Analyse Synthèse Prototype Simulation

Ensemble Modèle

Processus de l’anasynthèse de L. C. Silvern

Figure 3.1 Représentation du processus de l’anasynthèse selon Legendre (1993), adapté de L.C. Silvern. En gras, les étapes franchies dans cette recherche. La stratégie générale retenue dans cette recherche est d’analyser le contenu d’un certain nombre de thèses provenant d’un ensemble de textes traitant de l’éco-ontogenèse. L’analyse et la synthèse de ces écrits sont faites notamment à l’aune du modèle de la situation éducative tout en considérant les modèles de l’ontogenèse qui inspirent les auteurs (par exemple les modèles de Piaget, de Freud ou d’Erikson) et en considérant la critériologie de complétude des théories du développement proposée par Murray (1991). Cette critériologie est présentée au tableau 3.1. Dans le cadre de cette recherche, le processus d’anasynthèse n’est pas complété jusqu’à la production d’un modèle. Le terme de cette recherche consiste, à partir de la synthèse effectuée et à partir de la discussion critique d’enjeux qu’elle soulève, à proposer des fondements d’un prototype de la prise en compte de l’éco-ontogenèse en éducation relative à l’environnement. Considérant la richesse du matériel invoqué et l’ampleur de la tâche, le choix a ainsi été fait de ne pas avoir de volet empirique à cette recherche. Un tel volet empirique pourrait éventuellement consister en l’étape de simulation du prototype.

69

Tableau 3.1 Critériologie de complétude des théories du développement. Adapté de Murray (1991)

Critères de complétude

La forme ou la structure du phénomène

La théorie identifie, nomme ou définit le phénomène.
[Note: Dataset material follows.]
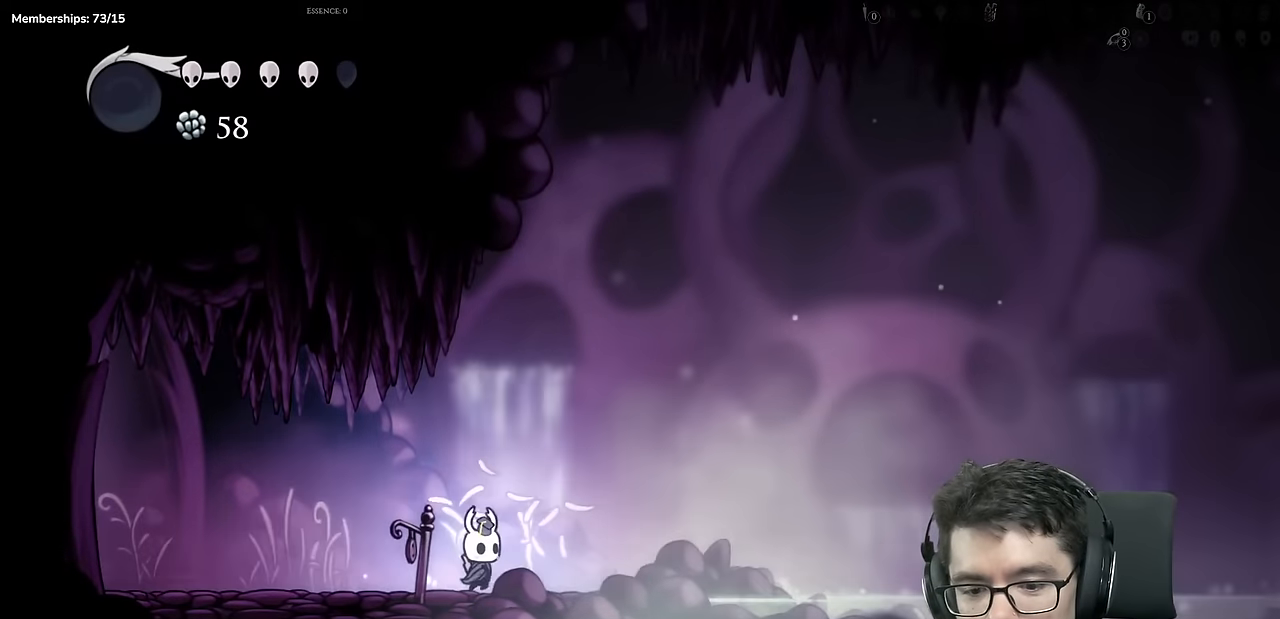
{"buttons": ["A", "DPAD_RIGHT"], "left_stick": "center", "right_stick": "center", "events": [[434, "A", "down"]]}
Elle peut le mesurer. Elle nomme la structure sous-jacente et l’organisation du stimuli et de la réponse constituant le phénomène.
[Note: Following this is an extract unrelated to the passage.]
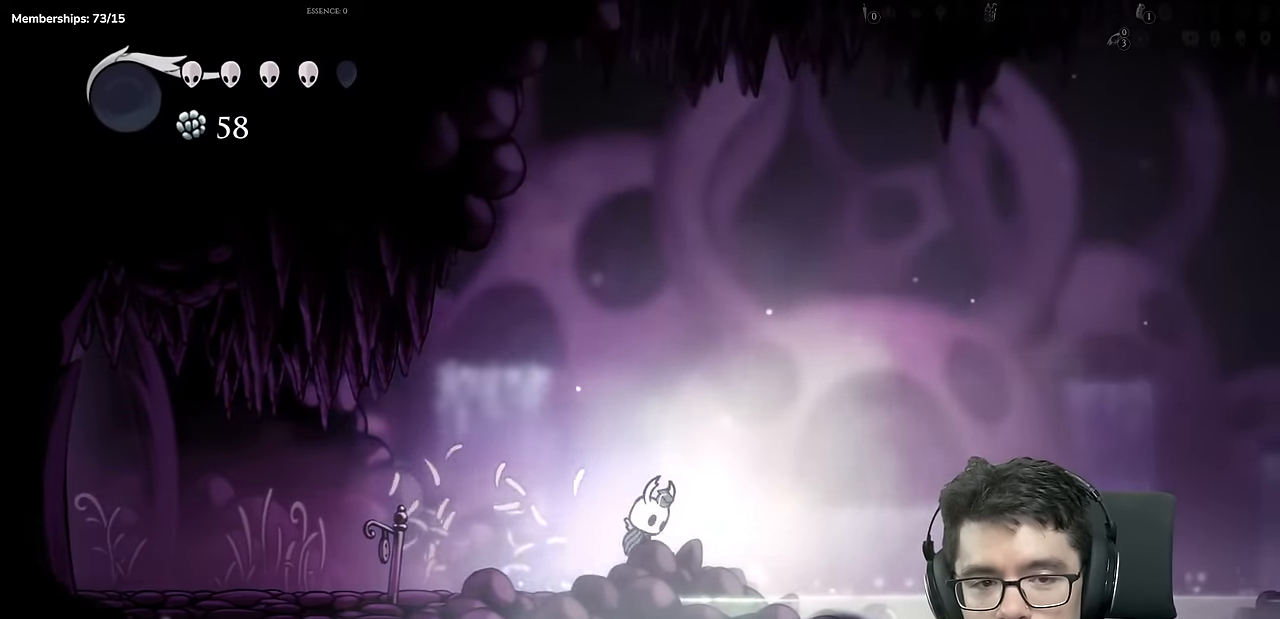
{"buttons": ["DPAD_RIGHT"], "left_stick": "center", "right_stick": "center", "events": [[117, "A", "up"], [334, "R1", "down"], [384, "R1", "up"]]}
La cause efficiente du phénomène

La théorie identifie les causes du phénomène. Elle identifie les conditions nécessaires et suffisantes pour ce phénomène.

Les mécanismes en cause

La théorie identifie les mécanismes mentaux qui produisent le phénomène. Elle identifie comment les mécanismes fonctionnent. La théorie identifie comment les mécanismes agissent dans les changements qui se produisent au cours du développement. Elle identifie comment les mécanismes influencent les changements.

Le résultat final du développement

La théorie identifie le résultat final du développement. Elle identifie le niveau supérieur guidant le développement. La théorie identifie les séquences menant à ce résultat final. Elle identifie le point de départ. La théorie identifie, explique et clarifie les meilleurs résultats du développement, ceux qui maximisent le sens de l’être humain.

La signification du phénomène

La théorie identifie l’intention du sujet dans le phénomène. Elle explore le but ou la signification des diverses composantes du développement.

Les mécanismes réductionnistes

La théorie relie les phénomènes à des causes physiques et à des processus corporels. Elle illustre la cohérence avec les autres sciences, notamment les sciences biologiques.

Le formalisme déductif

Les éléments de la théorie ont une forme telle que les éléments à expliquer sont expliqués en vertu de leur implication comme principes généraux de la théorie.

Les spécifications des effets de cohortes

La théorie explique comment les effets de cohortes sont partie intégrante du processus et ne sont pas « juste » des erreurs.

Les déterminants culturels et sociaux

La théorie rend compte de la diversité des déterminants sociaux et culturels qui modifient et influencent le développement.

La place du théoricien

La théorie considère les interdépendances entre faits et théories ou entre le texte et l’interprétation qui en est faite par l’auteur de la théorie.